*** Begin section ***

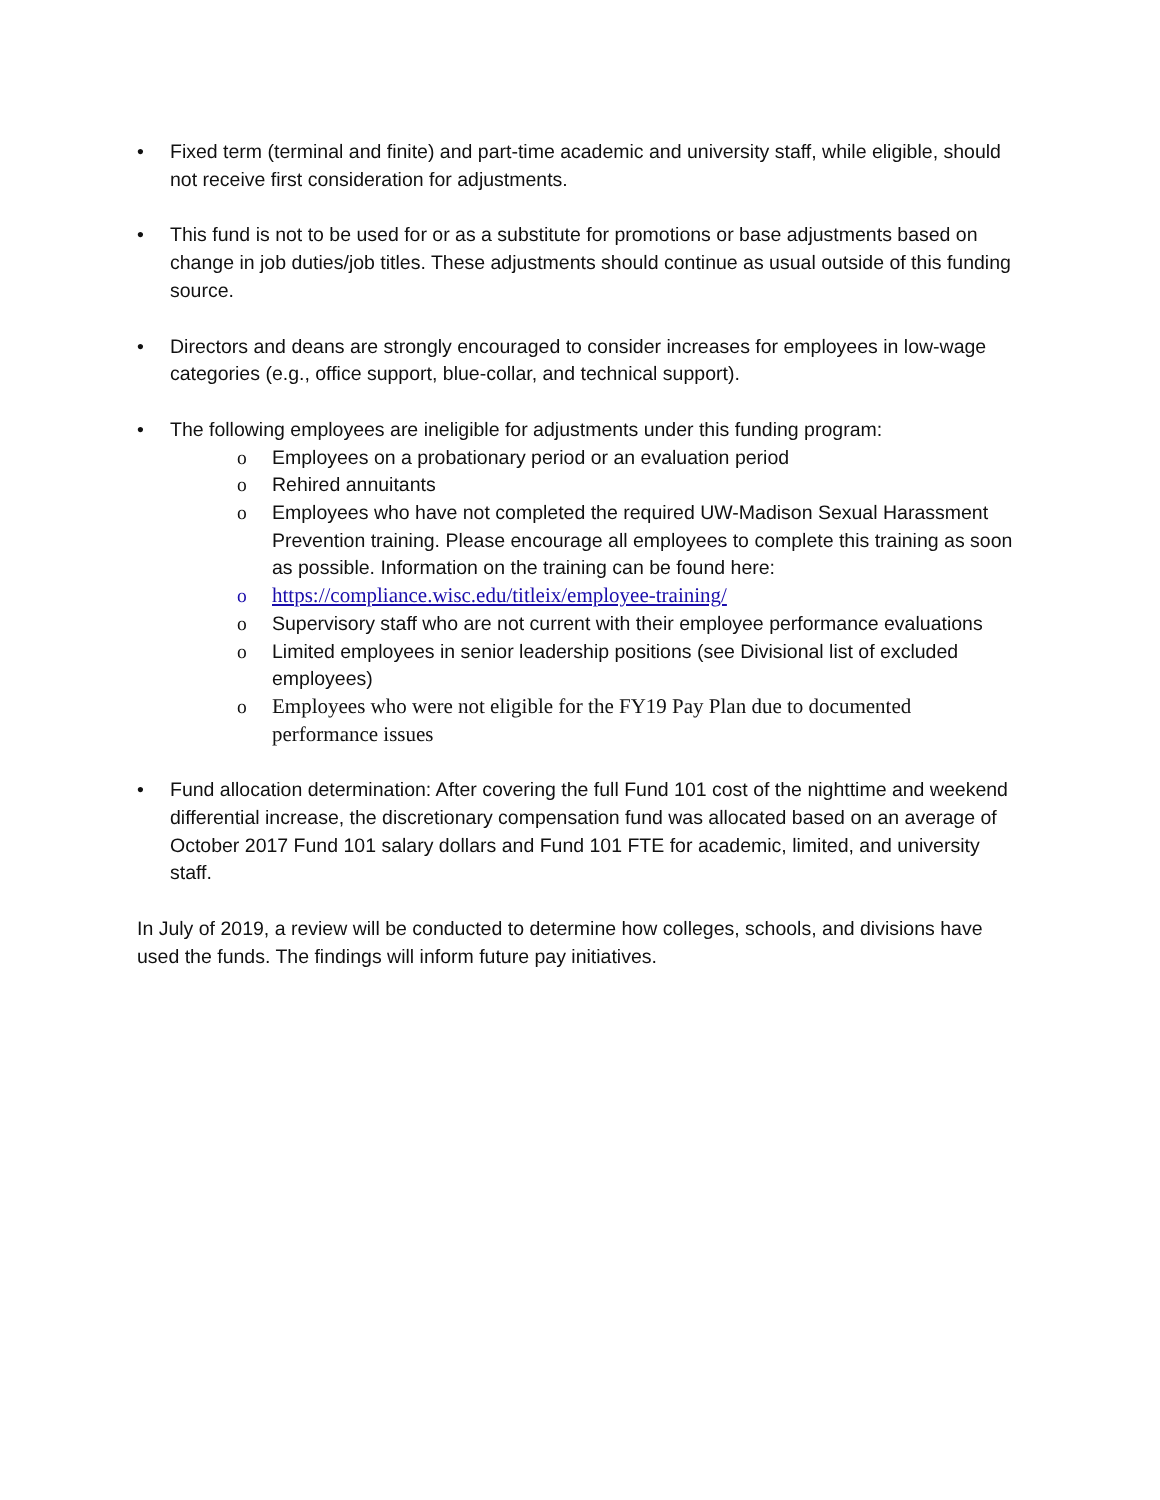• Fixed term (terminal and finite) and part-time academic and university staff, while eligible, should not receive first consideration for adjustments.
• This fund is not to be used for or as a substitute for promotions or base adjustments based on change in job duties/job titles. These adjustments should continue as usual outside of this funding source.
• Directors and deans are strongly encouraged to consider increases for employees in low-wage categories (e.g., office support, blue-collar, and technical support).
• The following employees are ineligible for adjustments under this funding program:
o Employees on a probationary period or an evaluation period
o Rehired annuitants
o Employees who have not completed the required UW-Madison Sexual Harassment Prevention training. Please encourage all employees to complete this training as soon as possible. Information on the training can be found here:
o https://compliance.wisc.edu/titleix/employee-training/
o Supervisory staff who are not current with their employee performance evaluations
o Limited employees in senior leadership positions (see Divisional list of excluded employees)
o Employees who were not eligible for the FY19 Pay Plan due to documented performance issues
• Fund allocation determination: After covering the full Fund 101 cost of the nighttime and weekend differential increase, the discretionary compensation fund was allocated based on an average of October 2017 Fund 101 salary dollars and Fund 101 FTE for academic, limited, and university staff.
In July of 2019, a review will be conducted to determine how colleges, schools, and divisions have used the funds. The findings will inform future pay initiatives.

*** End section ***

- **Work instructions**: Of the lines above, extract only those from the line with "o https://compliance.wisc.edu/titleix/employee-training/" to the line with "o Limited employees", both included, exactly as written.

- **Response to this exercise**:
o https://compliance.wisc.edu/titleix/employee-training/
o Supervisory staff who are not current with their employee performance evaluations
o Limited employees in senior leadership positions (see Divisional list of excluded employees)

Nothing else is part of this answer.